◆ BRIEF
Report, as a single number, how many lines of the records contain the word "payments".

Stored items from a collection
┄┄┄┄┄┄
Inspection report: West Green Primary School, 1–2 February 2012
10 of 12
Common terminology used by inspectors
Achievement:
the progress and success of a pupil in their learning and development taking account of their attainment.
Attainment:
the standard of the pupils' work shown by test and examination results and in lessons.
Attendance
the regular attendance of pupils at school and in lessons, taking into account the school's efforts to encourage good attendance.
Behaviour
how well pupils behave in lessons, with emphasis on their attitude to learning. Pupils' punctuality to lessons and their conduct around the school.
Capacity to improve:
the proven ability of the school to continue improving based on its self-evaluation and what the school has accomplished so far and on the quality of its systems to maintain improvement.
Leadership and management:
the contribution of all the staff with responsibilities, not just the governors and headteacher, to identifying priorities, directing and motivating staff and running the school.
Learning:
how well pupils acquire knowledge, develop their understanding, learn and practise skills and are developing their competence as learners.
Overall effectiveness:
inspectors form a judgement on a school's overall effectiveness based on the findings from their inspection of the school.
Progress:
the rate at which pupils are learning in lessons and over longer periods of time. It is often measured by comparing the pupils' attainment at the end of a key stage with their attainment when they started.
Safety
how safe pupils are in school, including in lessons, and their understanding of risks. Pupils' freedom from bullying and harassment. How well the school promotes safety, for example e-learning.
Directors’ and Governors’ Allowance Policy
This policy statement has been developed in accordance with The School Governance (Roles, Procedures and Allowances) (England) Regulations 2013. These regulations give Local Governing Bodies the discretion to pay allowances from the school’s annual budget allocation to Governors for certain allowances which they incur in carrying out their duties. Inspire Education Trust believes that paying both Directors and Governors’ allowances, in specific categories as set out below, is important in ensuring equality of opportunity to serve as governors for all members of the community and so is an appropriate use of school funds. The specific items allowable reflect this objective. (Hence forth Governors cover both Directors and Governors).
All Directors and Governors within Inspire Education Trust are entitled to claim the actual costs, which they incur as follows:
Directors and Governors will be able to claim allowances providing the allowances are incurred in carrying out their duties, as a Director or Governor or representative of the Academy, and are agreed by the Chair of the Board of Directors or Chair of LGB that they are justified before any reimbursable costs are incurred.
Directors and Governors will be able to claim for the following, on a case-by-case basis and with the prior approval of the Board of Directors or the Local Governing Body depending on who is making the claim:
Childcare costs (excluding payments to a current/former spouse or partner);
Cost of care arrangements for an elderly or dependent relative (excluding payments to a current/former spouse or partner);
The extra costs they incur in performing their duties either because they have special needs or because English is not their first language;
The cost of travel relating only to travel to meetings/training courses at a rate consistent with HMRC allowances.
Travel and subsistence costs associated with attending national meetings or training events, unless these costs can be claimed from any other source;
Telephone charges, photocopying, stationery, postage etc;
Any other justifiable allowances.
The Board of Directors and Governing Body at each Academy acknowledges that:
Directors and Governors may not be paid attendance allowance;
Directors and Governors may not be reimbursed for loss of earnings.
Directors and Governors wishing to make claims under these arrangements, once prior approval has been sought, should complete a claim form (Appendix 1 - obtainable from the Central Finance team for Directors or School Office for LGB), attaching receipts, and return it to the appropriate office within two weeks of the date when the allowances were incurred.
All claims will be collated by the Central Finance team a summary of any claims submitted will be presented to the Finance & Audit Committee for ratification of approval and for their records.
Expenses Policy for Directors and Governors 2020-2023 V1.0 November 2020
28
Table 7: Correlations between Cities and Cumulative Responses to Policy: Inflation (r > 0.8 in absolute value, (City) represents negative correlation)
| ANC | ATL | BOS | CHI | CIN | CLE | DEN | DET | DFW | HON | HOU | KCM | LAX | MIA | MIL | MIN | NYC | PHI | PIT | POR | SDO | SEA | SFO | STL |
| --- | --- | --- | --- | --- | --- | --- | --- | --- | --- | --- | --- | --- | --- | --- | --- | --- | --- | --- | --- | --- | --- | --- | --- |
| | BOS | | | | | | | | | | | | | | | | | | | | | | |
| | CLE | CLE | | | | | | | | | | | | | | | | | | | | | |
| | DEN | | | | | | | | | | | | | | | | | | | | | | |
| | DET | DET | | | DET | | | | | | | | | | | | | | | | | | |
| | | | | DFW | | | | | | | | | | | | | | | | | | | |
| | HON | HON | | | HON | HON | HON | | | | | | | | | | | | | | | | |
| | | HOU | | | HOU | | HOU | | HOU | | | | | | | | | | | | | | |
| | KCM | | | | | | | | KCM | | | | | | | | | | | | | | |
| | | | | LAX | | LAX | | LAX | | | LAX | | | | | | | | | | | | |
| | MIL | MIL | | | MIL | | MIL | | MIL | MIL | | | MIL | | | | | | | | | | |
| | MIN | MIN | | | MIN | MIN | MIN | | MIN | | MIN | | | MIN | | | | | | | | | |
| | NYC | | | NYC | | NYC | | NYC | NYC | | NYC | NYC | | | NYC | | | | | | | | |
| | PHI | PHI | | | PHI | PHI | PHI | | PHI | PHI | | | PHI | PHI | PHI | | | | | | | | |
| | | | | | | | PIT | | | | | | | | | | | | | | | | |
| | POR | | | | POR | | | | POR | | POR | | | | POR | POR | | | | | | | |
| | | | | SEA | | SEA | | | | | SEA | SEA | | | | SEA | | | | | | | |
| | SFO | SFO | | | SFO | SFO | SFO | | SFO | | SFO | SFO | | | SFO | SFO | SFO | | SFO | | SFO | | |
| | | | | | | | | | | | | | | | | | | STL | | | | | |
┄┄┄┄┄┄
◆ SOLUTION
2